- **TEXT SEGMENT**
Once I get back in shape I'll start to look through some papers of geo-strategic aspects of oil that might form basis of my first diary...

by Nikita on Sun Aug 21st, 2005 at 06:36:52 AM EST
That was the verb they used in Ukraine to describe the activity of driking vodka in the morning to get rid of a hangover. Would that describe accurately your breakfast?!

In the long run, we're all dead. John Maynard Keynes
by Jerome a Paris (etg@eurotrib.com) on Sun Aug 21st, 2005 at 09:38:04 AM EST
[ Parent ]
Otherwise known as "the hair of the dog (that bit you)."  Or similia similibus curantur, which is the maxim of homeopathy.  Therefore,  Nikita was simply practicing Hahnemann's natural medicine! ;)  
by caldonia on Sun Aug 21st, 2005 at 10:09:08 AM EST
[ Parent ]
But my guess is, Hahnemann would have used a higher potency.
by Fran (fran at eurotrib dot com) on Sun Aug 21st, 2005 at 10:12:50 AM EST
[ Parent ]
Jérôme, looks like you've been right again.

London House Prices Fall, Prompting U.K. Slowdown, Buyer Bribes

Aug. 16 (Bloomberg) -- Christian Holland, a fund manager at Cavendish Asset Management in London, set the asking price for his three-bedroom house in the southwest of the U.K. capital at 519,000 pounds ($940,000). Four months and two price cuts later, he's happy to accept an even lower offer.

- **EXCERPTED DATA**
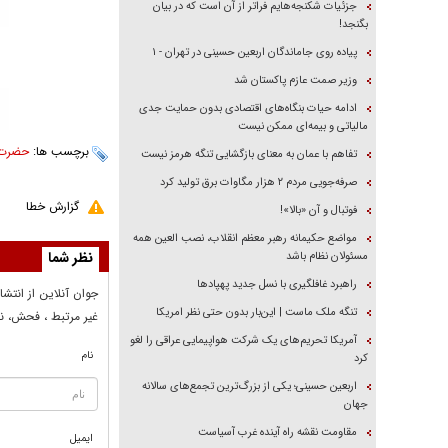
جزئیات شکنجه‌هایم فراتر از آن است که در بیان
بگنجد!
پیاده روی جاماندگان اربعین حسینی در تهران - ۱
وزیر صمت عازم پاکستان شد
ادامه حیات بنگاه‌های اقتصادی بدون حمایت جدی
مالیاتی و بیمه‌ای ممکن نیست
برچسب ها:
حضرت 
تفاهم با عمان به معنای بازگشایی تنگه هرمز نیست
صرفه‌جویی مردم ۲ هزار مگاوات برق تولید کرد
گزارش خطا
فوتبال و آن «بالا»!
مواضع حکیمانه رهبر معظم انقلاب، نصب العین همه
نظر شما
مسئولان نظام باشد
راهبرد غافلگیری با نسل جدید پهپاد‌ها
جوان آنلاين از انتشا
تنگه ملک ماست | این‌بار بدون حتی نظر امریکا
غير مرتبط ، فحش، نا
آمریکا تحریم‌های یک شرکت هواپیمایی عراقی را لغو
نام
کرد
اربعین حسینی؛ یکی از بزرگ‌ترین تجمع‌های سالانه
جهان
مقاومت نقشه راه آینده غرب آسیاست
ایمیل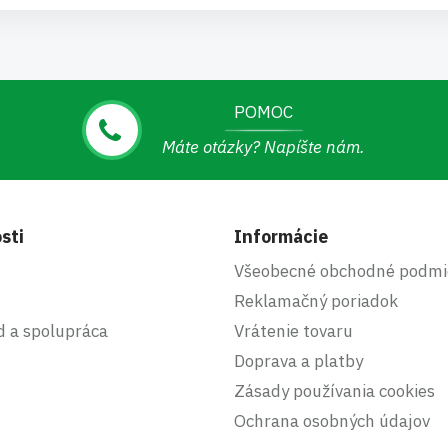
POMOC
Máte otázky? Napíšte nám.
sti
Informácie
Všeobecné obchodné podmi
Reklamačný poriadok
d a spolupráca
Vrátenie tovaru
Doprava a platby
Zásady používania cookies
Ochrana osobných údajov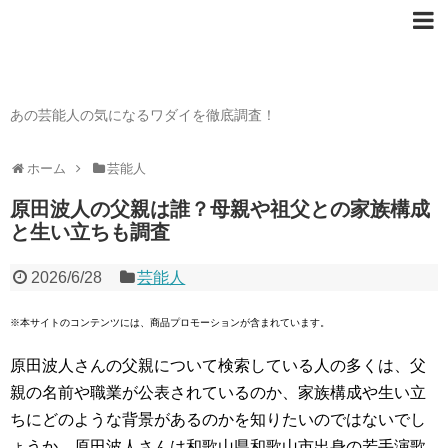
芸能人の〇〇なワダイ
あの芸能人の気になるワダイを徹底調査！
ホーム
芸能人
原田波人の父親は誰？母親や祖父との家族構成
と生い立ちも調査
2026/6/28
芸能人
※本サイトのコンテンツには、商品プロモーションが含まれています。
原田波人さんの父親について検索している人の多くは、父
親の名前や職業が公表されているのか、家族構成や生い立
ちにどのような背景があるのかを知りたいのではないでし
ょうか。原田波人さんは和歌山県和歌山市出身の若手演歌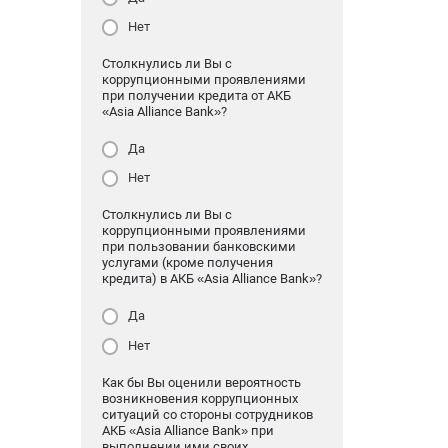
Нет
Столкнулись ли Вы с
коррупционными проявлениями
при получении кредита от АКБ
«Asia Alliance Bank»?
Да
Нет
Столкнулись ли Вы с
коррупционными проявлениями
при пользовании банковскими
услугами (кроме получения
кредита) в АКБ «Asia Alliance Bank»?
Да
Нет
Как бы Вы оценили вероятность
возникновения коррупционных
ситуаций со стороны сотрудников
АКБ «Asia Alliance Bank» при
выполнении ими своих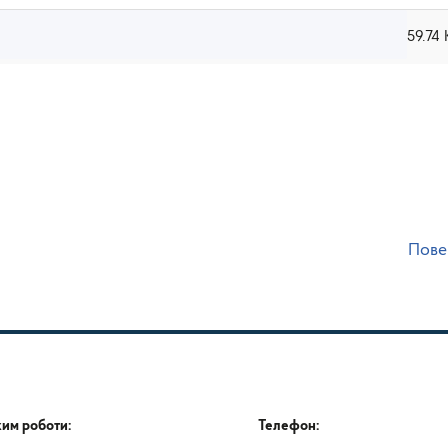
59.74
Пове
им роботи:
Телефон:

--

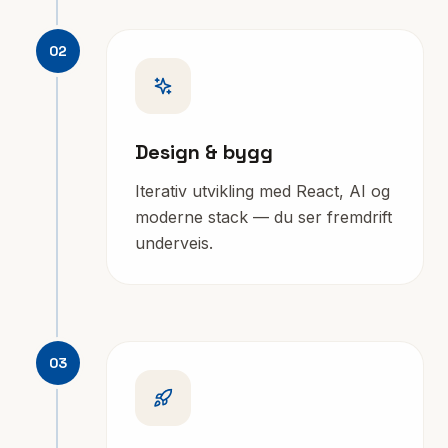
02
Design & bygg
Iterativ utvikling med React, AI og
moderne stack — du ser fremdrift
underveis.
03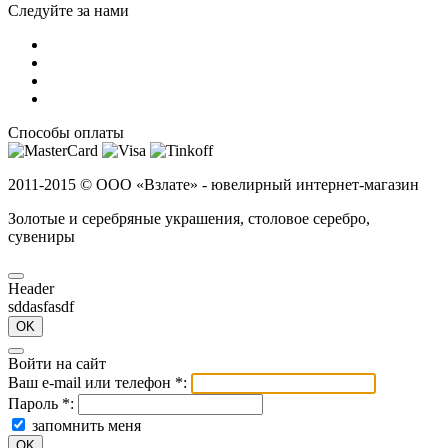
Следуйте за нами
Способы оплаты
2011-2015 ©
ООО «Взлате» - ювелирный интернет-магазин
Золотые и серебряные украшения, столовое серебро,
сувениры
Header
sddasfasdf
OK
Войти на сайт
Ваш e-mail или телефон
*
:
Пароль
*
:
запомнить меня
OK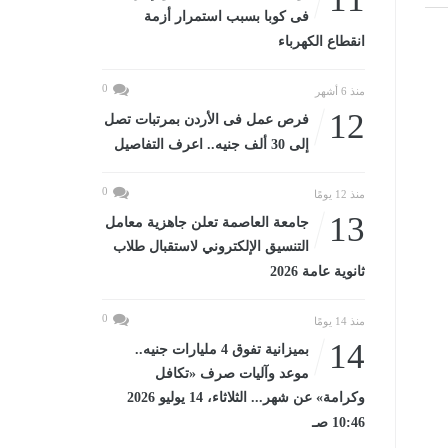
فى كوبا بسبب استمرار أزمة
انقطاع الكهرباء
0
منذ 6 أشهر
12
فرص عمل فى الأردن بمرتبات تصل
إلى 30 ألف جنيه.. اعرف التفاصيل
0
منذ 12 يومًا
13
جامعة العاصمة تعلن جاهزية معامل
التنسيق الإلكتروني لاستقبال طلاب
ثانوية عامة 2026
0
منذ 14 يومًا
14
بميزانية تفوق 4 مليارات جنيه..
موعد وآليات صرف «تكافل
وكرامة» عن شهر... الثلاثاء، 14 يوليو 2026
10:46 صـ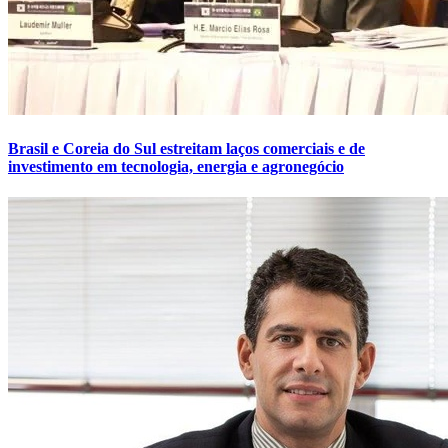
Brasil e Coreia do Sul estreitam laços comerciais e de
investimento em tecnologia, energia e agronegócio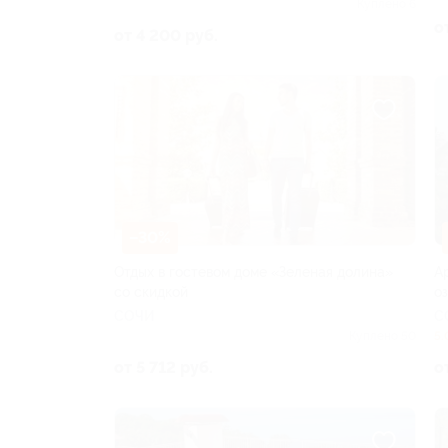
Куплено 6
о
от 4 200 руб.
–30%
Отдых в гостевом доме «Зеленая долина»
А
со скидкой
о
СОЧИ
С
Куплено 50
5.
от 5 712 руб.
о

* * *

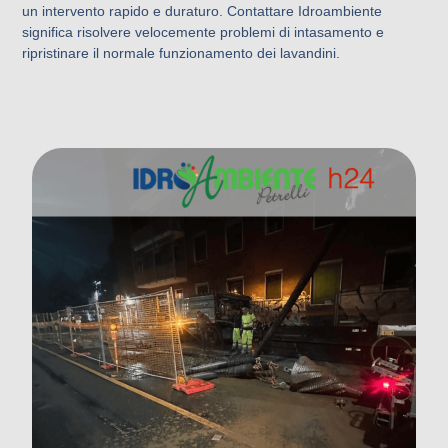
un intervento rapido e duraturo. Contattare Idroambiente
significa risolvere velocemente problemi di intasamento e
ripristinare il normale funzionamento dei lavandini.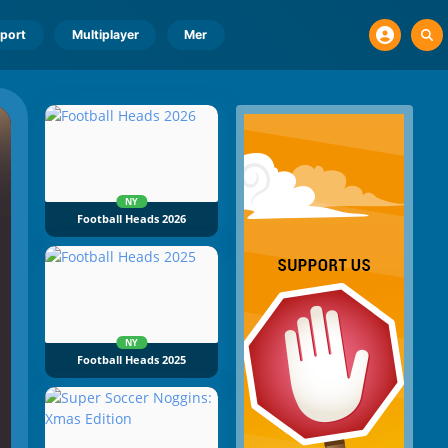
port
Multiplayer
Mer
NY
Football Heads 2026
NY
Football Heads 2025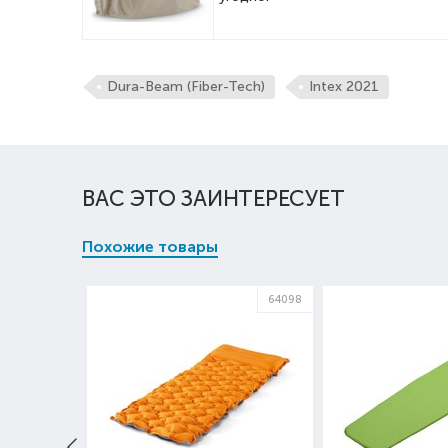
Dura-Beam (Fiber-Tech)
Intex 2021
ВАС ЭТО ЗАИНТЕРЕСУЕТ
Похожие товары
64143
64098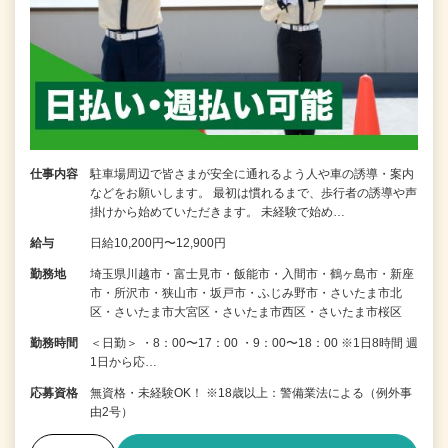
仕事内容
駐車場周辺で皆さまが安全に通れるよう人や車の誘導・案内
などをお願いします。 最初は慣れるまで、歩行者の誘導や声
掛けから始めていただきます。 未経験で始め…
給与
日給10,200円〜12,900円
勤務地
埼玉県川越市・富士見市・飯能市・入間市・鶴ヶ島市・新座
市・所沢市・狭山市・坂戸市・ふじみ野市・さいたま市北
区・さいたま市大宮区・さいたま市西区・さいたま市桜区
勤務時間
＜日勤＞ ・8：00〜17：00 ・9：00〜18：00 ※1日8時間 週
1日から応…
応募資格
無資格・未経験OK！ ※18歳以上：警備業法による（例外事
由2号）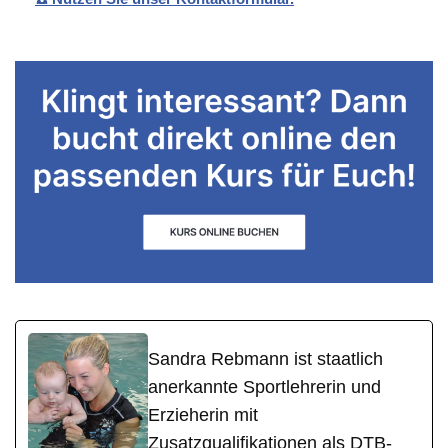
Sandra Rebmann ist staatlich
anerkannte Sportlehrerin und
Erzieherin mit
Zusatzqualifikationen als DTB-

- **ACTION ITEM A**
List the usernames in the bylines of the comment thread.
- **ACTION ITEM B**
In the comment thread, what asking price did Christian Holland first set for his three-bedroom house?
- **ACTION ITEM C**
Pick up the comment thread on hangovers and London house prices at the point where it stops, and extend it.

- **WRITTEN ANSWER A**
Nikita, Jerome a Paris, caldonia, Fran

- **WRITTEN ANSWER B**
519,000 pounds ($940,000)

- **WRITTEN ANSWER C**
``It's for 450,000 and I'm taking it,'' says Holland, 37, of the single bid he's received. ``The market is dreadful.''

London house prices, which more than tripled in the 10 years through June 2004, are falling, and they may bring a halt to the U.K.'s economic expansion under Prime Minister Tony Blair. Countrywide Plc, Britain's largest real estate company, has closed offices and cut its workforce. Developers such as George Wimpey Plc and Taylor Woodrow Plc are offering soccer tickets and property tax payments to entice new sales.

by Fran (fran at eurotrib dot com) on Sun Aug 21st, 2005 at 07:42:05 AM EST
Just to say that the Van Gogh paintings are really nice. Gives a very classy look to the page, too...
by afew (afew(a in a circle)eurotrib_dot_com) on Sun Aug 21st, 2005 at 08:22:53 AM EST
Since he painted 3 a day at his most frenetic, and they are public domain, I will definitely keep them comin'!! (I love his stuff)

"Once in awhile we get shown the light, in the strangest of places, if we look at it right" - Hunter/Garcia
by whataboutbob on Sun Aug 21st, 2005 at 01:22:38 PM EST
[ Parent ]
Two hours on horseback, a good rub down for the horse and a sausage sandwich and some coffee for me. As per usual,  the rain started two minutes after we got in the car to head home. It's spooky how often it does that.

Now to look forward cooking dinner for the in-laws.

by Colman (colman at eurotrib.com) on Sun Aug 21st, 2005 at 08:36:00 AM EST
The painting must be Van Gogh.  He is a genuis.